◆ Your goal
Check each line of the data for "lines" and select those that have it.
- - - - - - -
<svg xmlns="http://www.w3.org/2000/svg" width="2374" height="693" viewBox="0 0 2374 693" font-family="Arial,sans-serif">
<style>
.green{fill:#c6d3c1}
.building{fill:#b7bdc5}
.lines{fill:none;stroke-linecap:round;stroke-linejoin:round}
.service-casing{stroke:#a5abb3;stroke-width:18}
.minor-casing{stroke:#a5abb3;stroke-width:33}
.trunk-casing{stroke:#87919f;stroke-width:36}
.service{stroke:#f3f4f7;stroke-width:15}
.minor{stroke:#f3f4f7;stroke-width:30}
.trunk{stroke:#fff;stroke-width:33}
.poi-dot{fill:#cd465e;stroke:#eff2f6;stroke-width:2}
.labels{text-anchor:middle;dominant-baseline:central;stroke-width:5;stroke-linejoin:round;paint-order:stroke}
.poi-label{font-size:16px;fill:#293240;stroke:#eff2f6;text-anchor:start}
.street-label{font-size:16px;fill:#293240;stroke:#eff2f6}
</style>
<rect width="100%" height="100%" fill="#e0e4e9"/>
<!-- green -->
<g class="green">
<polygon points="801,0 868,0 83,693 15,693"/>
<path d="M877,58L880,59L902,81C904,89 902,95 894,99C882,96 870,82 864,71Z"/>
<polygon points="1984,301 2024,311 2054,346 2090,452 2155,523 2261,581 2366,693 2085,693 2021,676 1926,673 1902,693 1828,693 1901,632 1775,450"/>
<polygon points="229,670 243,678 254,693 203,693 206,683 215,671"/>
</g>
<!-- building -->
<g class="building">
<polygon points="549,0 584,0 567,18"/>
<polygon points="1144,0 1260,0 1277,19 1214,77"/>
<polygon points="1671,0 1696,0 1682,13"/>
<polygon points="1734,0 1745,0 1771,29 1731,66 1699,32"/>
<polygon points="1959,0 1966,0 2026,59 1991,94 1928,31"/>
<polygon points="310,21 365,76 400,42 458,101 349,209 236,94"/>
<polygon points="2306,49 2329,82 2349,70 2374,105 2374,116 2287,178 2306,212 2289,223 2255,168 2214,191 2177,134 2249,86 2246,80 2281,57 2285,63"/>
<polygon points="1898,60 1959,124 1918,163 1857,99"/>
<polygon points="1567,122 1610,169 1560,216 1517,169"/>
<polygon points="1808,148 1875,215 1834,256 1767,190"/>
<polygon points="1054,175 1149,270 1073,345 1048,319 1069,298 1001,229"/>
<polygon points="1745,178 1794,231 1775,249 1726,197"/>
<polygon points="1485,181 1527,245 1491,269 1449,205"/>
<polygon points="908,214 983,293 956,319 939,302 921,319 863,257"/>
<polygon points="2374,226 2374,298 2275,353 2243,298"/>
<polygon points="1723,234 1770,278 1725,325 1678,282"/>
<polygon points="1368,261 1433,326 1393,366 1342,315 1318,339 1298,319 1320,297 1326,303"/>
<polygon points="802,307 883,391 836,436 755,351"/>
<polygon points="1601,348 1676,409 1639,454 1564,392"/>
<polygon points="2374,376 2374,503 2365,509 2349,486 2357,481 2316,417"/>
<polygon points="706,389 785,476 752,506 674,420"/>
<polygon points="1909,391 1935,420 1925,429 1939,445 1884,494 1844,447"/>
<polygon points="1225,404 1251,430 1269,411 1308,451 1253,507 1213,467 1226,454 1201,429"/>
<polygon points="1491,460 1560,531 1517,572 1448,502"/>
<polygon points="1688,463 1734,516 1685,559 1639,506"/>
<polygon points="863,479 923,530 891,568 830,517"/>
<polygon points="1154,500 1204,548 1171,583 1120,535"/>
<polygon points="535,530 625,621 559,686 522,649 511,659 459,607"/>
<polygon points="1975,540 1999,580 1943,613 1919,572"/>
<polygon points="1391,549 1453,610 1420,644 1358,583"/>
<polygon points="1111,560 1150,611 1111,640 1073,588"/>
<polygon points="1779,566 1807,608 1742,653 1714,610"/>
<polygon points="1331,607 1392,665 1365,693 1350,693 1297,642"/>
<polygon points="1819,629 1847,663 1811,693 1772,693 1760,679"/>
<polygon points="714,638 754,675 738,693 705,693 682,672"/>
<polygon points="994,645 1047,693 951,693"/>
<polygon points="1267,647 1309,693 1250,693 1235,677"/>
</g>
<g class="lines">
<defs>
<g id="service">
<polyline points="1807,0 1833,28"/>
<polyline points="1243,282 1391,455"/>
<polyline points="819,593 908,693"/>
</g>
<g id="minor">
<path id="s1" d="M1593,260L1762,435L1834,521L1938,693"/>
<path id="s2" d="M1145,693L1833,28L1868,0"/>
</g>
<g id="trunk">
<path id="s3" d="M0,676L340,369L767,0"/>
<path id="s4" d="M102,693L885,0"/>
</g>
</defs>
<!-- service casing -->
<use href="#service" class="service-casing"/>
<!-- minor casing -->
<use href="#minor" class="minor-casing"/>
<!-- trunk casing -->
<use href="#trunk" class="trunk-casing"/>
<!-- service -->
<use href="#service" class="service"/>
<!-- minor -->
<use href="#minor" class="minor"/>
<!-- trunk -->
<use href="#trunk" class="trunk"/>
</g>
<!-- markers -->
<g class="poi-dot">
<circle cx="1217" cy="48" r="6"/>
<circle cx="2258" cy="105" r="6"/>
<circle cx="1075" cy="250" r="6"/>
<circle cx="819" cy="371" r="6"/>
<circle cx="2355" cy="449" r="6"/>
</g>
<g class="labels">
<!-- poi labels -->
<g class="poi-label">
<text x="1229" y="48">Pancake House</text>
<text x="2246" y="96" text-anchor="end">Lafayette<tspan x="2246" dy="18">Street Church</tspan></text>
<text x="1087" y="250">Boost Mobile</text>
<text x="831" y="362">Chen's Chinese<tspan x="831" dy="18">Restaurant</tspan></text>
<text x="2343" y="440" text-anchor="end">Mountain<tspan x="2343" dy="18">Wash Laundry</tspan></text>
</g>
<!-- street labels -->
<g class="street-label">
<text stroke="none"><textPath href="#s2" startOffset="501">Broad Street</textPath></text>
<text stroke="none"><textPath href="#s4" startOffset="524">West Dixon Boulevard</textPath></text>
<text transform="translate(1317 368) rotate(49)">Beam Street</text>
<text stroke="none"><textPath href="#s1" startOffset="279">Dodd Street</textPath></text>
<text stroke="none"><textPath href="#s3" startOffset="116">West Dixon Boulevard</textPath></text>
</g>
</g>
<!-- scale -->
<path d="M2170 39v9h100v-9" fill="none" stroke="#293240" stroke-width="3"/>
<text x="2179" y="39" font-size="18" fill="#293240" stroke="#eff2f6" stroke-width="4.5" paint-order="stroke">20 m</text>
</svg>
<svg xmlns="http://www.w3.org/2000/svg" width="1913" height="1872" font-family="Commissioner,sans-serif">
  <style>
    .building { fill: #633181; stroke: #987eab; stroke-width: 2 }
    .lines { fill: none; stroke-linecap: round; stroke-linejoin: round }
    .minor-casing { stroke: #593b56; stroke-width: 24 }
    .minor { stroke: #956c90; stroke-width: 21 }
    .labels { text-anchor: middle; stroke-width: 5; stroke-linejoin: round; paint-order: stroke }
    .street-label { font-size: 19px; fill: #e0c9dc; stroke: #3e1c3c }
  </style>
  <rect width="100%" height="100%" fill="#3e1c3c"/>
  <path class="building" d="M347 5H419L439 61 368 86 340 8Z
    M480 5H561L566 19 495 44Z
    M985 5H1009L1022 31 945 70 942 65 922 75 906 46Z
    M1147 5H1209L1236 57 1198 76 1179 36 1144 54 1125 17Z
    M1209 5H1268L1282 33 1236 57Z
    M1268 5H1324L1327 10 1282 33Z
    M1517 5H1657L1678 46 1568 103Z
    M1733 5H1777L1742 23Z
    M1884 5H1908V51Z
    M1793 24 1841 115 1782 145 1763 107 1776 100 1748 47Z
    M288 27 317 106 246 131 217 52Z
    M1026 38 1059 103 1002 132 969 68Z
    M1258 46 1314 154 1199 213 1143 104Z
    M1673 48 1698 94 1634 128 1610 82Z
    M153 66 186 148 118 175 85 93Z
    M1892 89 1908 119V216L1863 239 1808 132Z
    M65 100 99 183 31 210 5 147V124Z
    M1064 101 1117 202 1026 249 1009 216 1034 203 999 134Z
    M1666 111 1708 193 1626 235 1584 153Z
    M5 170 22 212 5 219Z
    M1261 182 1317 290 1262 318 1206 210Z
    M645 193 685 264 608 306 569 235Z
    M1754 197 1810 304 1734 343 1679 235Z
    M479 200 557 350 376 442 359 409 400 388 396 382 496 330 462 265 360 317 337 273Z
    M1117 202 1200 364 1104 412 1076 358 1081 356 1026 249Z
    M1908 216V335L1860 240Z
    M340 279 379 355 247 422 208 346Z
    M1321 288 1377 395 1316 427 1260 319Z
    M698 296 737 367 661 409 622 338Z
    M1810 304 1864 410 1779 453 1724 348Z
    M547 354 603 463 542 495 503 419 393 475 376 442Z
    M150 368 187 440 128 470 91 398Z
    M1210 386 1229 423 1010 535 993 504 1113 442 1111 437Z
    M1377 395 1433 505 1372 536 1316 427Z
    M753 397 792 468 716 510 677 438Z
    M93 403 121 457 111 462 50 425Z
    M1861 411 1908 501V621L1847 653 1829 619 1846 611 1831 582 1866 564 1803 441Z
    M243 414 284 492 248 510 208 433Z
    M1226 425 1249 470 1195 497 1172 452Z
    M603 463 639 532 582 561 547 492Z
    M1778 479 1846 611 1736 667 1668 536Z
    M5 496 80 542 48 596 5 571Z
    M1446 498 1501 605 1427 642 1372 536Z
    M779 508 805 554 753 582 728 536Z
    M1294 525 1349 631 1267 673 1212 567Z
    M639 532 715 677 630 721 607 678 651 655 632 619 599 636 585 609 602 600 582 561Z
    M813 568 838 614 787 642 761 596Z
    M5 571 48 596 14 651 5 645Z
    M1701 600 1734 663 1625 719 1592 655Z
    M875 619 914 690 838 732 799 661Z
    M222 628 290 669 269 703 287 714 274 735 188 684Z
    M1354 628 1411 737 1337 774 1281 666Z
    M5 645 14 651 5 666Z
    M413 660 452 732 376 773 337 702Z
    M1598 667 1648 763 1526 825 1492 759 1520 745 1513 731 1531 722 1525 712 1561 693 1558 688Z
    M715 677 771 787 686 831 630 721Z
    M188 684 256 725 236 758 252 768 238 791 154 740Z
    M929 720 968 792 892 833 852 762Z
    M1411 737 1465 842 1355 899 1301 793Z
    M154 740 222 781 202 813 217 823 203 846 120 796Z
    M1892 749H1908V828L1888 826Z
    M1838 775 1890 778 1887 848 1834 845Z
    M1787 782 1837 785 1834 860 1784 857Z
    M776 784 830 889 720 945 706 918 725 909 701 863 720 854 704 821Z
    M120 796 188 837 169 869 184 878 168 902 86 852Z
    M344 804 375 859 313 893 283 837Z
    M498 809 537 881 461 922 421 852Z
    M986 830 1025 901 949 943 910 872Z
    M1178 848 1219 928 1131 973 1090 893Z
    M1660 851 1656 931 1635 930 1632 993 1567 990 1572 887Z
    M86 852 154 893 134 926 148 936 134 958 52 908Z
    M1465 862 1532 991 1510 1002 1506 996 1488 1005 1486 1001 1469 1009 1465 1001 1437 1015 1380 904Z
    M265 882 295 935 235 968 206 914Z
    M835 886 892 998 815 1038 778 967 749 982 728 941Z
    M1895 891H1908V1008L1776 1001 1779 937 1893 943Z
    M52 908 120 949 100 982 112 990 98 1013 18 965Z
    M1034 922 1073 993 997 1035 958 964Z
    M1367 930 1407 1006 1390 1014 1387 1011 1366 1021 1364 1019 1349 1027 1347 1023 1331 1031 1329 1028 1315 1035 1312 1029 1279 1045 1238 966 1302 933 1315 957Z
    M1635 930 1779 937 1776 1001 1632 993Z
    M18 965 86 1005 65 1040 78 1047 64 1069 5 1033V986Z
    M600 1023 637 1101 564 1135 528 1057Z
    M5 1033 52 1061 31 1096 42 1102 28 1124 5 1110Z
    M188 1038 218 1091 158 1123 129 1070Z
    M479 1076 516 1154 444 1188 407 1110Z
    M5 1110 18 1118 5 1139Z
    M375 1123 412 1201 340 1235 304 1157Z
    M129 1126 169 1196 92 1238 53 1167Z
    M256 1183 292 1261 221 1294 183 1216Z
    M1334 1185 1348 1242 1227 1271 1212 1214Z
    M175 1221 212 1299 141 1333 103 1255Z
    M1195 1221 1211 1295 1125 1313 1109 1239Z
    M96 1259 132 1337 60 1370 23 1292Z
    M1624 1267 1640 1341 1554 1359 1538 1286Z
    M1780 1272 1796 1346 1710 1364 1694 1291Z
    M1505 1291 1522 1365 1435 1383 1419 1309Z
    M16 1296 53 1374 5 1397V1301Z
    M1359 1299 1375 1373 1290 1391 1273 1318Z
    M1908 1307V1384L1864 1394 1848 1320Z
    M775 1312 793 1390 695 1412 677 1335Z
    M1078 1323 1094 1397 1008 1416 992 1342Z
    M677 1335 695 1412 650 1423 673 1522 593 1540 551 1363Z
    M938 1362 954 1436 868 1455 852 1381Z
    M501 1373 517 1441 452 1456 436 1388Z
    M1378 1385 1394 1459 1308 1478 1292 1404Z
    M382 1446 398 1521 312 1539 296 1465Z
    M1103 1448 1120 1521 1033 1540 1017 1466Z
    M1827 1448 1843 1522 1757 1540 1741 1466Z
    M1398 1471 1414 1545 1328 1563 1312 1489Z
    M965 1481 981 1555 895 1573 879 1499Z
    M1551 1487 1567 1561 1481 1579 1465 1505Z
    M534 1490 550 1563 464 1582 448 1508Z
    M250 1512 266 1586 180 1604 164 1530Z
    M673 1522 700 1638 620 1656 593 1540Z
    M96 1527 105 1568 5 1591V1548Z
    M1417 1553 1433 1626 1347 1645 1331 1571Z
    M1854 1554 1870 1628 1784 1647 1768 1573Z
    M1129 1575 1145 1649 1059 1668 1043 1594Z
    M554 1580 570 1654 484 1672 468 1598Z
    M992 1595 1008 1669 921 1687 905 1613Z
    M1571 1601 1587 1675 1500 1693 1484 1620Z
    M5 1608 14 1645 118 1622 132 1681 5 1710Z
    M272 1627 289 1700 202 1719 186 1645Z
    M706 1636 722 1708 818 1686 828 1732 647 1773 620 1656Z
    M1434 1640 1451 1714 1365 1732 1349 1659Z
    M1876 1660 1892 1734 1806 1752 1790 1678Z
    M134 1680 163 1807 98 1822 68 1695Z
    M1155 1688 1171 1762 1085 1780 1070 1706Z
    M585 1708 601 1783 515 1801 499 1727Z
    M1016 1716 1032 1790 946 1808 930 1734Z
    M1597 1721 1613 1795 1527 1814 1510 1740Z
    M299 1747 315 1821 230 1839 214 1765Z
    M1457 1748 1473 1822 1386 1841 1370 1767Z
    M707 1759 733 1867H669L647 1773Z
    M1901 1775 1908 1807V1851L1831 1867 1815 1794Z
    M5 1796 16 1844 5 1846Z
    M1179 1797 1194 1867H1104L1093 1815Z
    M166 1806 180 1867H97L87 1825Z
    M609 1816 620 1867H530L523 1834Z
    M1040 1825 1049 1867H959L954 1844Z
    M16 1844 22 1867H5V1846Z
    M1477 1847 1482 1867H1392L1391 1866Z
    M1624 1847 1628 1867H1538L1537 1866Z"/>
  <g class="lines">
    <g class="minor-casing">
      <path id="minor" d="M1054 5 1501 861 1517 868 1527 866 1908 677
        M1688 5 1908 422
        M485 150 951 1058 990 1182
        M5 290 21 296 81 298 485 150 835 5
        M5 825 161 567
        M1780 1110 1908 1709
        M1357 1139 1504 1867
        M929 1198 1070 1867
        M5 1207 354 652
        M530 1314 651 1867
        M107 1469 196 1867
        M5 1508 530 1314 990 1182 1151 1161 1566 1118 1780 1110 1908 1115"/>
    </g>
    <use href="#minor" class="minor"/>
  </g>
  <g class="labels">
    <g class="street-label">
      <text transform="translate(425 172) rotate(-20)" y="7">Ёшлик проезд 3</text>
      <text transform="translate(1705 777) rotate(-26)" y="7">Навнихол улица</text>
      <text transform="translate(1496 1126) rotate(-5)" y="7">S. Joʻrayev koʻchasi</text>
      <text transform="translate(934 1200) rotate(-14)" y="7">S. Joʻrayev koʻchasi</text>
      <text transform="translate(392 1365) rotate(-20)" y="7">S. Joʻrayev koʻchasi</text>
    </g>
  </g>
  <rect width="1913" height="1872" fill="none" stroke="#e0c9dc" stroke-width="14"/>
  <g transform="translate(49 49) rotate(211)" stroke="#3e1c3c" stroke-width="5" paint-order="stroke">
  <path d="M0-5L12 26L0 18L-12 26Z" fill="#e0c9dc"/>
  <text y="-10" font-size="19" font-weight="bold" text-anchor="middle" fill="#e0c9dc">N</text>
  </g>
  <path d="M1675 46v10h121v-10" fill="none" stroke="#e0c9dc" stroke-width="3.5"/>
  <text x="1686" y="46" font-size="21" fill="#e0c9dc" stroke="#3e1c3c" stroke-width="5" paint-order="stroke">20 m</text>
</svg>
- - - - - - -
◆ Result for this exercise
.lines{fill:none;stroke-linecap:round;stroke-linejoin:round}
<g class="lines">
    .lines { fill: none; stroke-linecap: round; stroke-linejoin: round }
  <g class="lines">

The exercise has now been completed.